READING TEXT ->
ElementTree XML parsing problem

Wed Apr 27 16:43:20 EDT 2011

On 4/27/2011 12:24 PM, Neil Cerutti wrote:
> On 2011-04-27, Mike<Mike at invalid.invalid>  wrote:
>> I'm using ElementTree to parse an XML file, but it stops at the
>> second record (id = 002), which contains a non-standard ascii
>> character, ?. Here's the XML:
>>
>> <?xml version="1.0"?>
>> <snapshot time="Mon Apr 25 08:47:23 PDT 2011">
>> <records>
>> <record id="001" education="High School" employment="7 yrs" />
>> <record id="002" education="Universit?t Bremen" employment="3 years" />
>> <record id="003" education="River College" employment="5 yrs" />
>> </records>
>> </snapshot>
>>
>> The complaint offered up by the parser is
>>
>> Unexpected error opening simple_fail.xml: not well-formed
>> (invalid token): line 5, column 40
>
> It seems to be an invalid XML document, as another poster
> indicated.
>
>> and if I change the line to eliminate the ?, everything is
>> wonderful. The parser is perfectly happy with this
>> modification:
>>
>> <record id="002" education="University Bremen" employment="3
>> yrs" />
>>
>> I can't find anything in the ElementTree docs about allowing
>> additional text characters or coercing strange ascii to
>> Unicode.
>
> If you're not the one generating that bogus file, then you can
> specify the encoding yourself instead by declaring an XMLParser.
>
>    import xml.etree.ElementTree as etree
>    with open('file.xml') as xml_file:
>      parser = etree.XMLParser(encoding='ISO-8859-1')
>      root = etree.parse(xml_file, parser=parser).getroot()
>

Thanks, Neil. I'm not generating the file, just trying to parse it. Your 
solution is precisely what I was looking for, even if I didn't quite ask 
correctly. I appreciate the help!

-- Mike --

EXTRACTED ENTRIES ->
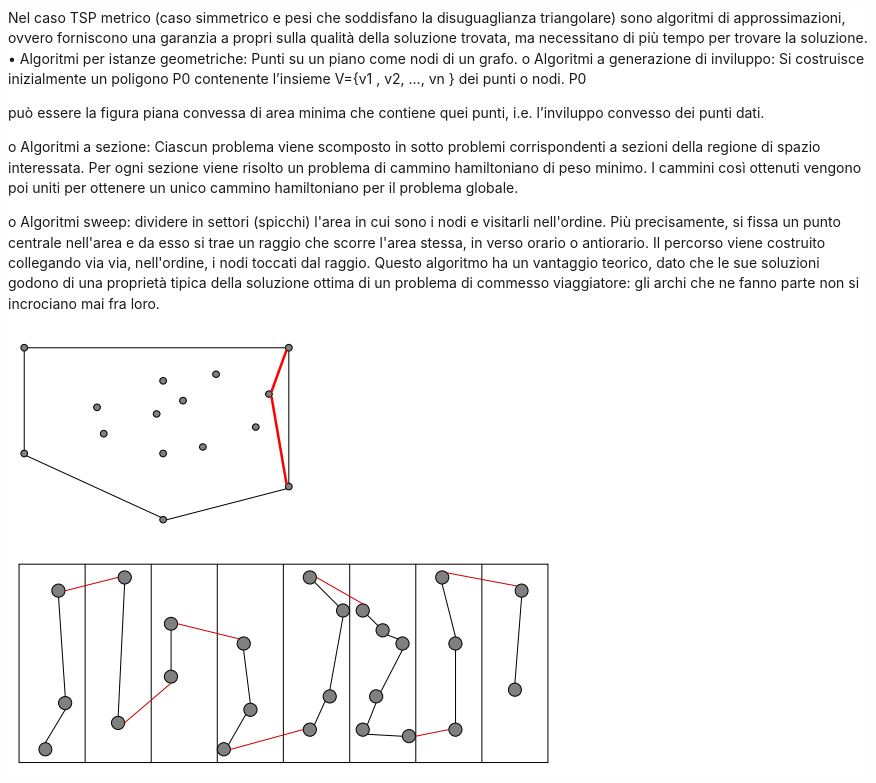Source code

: 



Nel caso TSP metrico (caso simmetrico e pesi che soddisfano la disuguaglianza 
triangolare) sono algoritmi di approssimazioni, ovvero forniscono una garanzia 
a propri sulla qualità della soluzione trovata, ma necessitano di più tempo per 
trovare la soluzione. 
• Algoritmi per istanze geometriche: Punti su un piano come nodi di un grafo. 
o Algoritmi a generazione di inviluppo: Si costruisce inizialmente un 
poligono P0 contenente l’insieme V={v1 , v2, …, vn } dei punti o nodi. P0





può essere la figura piana convessa di area minima che contiene quei 
punti, i.e. l’inviluppo convesso dei punti dati. 
 
o Algoritmi a sezione: Ciascun problema viene scomposto in sotto 
problemi corrispondenti a sezioni della regione di spazio interessata. 
Per ogni sezione viene risolto un problema di cammino hamiltoniano di 
peso minimo. I cammini così ottenuti vengono poi uniti per ottenere un 
unico cammino hamiltoniano per il problema globale. 
 
o Algoritmi sweep: dividere in settori (spicchi) l'area in cui sono i nodi e 
visitarli nell'ordine. Più precisamente, si fissa un punto centrale nell'area 
e da esso si trae un raggio che scorre l'area stessa, in verso orario o 
antiorario. Il percorso viene costruito collegando via via, nell'ordine, i 
nodi toccati dal raggio. 
Questo algoritmo ha un vantaggio teorico, dato che le sue soluzioni 
godono di una proprietà tipica della soluzione ottima di un problema di 
commesso viaggiatore: gli archi che ne fanno parte non si incrociano 
mai fra loro.


![img p.28](DSSeA_p28_35.png)


![img p.28](DSSeA_p28_36.png)
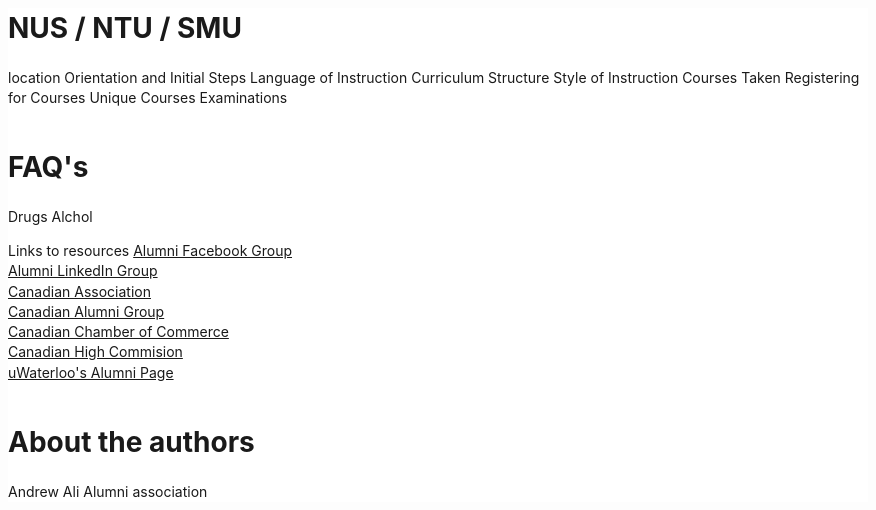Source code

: NUS / NTU / SMU
========================================================
location
Orientation and Initial Steps
Language of Instruction
Curriculum Structure
Style of Instruction
Courses Taken
Registering for Courses
Unique Courses
Examinations

FAQ's
========================================================
Drugs
Alchol

Links to resources
[Alumni Facebook Group](https://www.facebook.com/UWAlumni.Singapore?fref=ts)    
[Alumni LinkedIn Group](https://www.linkedin.com/groups/Waterloo-Alumni-in-Singapore-3676923/about)     
[Canadian Association](http://www.canadians.org.sg/)      
[Canadian Alumni Group](https://www.facebook.com/groups/77168157878/)      
[Canadian Chamber of Commerce](http://www.cancham.org.sg/)      
[Canadian High Commision](https://www.facebook.com/canadainsingapore?fref=ts)     
[uWaterloo's Alumni Page](https://uwaterloo.ca/alumni/events/location/SG/)      


About the authors
========================================================
Andrew
Ali
Alumni association
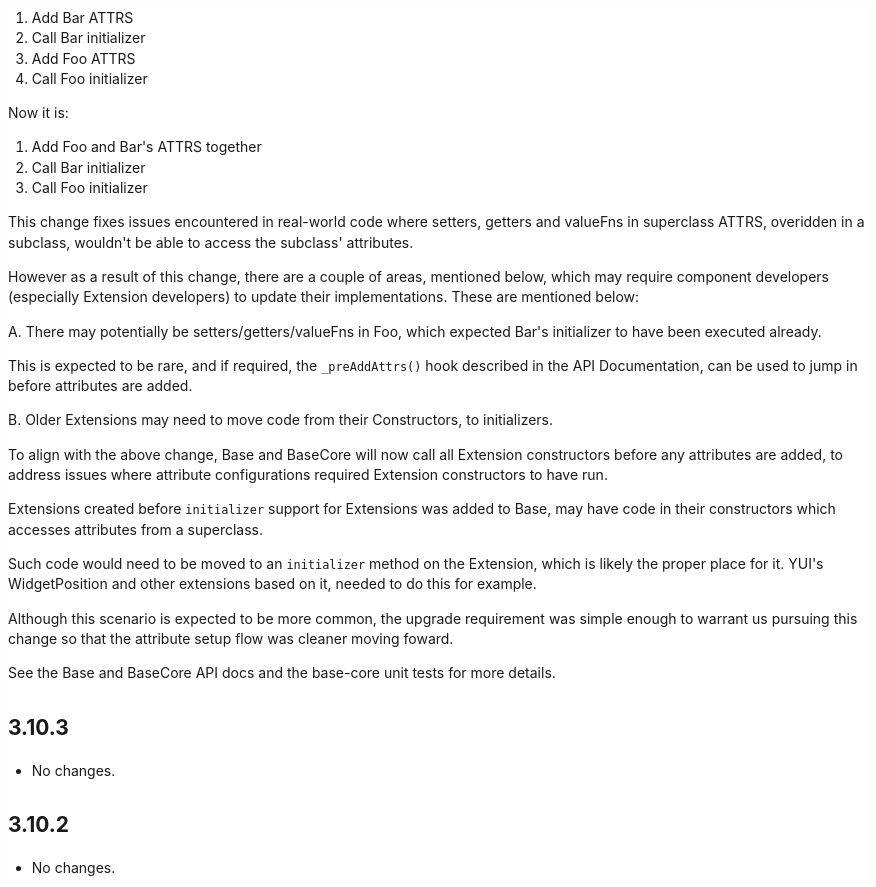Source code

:   1) Add Bar ATTRS
  2) Call Bar initializer
  3) Add Foo ATTRS
  4) Call Foo initializer

  Now it is:

  1) Add Foo and Bar's ATTRS together
  2) Call Bar initializer
  3) Call Foo initializer

  This change fixes issues encountered in real-world code where setters,
  getters and valueFns in superclass ATTRS, overidden in a subclass,
  wouldn't be able to access the subclass' attributes.

  However as a result of this change, there are a couple of areas,
  mentioned below, which may require component developers (especially
  Extension developers) to update their implementations. These are
  mentioned below:

  A. There may potentially be setters/getters/valueFns in Foo, which
  expected Bar's initializer to have been executed already.

  This is expected to be rare, and if required, the `_preAddAttrs()`
  hook described in the API Documentation, can be used to jump in before
  attributes are added.

  B. Older Extensions may need to move code from their Constructors, to
  initializers.

  To align with the above change, Base and BaseCore will now call all
  Extension constructors before any attributes are added, to address issues
  where attribute configurations required Extension constructors to have run.

  Extensions created before `initializer` support for Extensions was added to
  Base, may have code in their constructors which accesses attributes from a
  superclass.

  Such code would need to be moved to an `initializer` method on the Extension,
  which is likely the proper place for it. YUI's WidgetPosition and other
  extensions based on it, needed to do this for example.

  Although this scenario is expected to be more common, the upgrade requirement
  was simple enough to warrant us pursuing this change so that the attribute
  setup flow was cleaner moving foward.

  See the Base and BaseCore API docs and the base-core unit tests for more
  details.

3.10.3
------

* No changes.

3.10.2
------

* No changes.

TASK -> Quote the stretch of the ElementTree parsing thread from "Thanks, Neil. I'm" through "appreciate the help!".

REPLY ->
Thanks, Neil. I'm not generating the file, just trying to parse it. Your 
solution is precisely what I was looking for, even if I didn't quite ask 
correctly. I appreciate the help!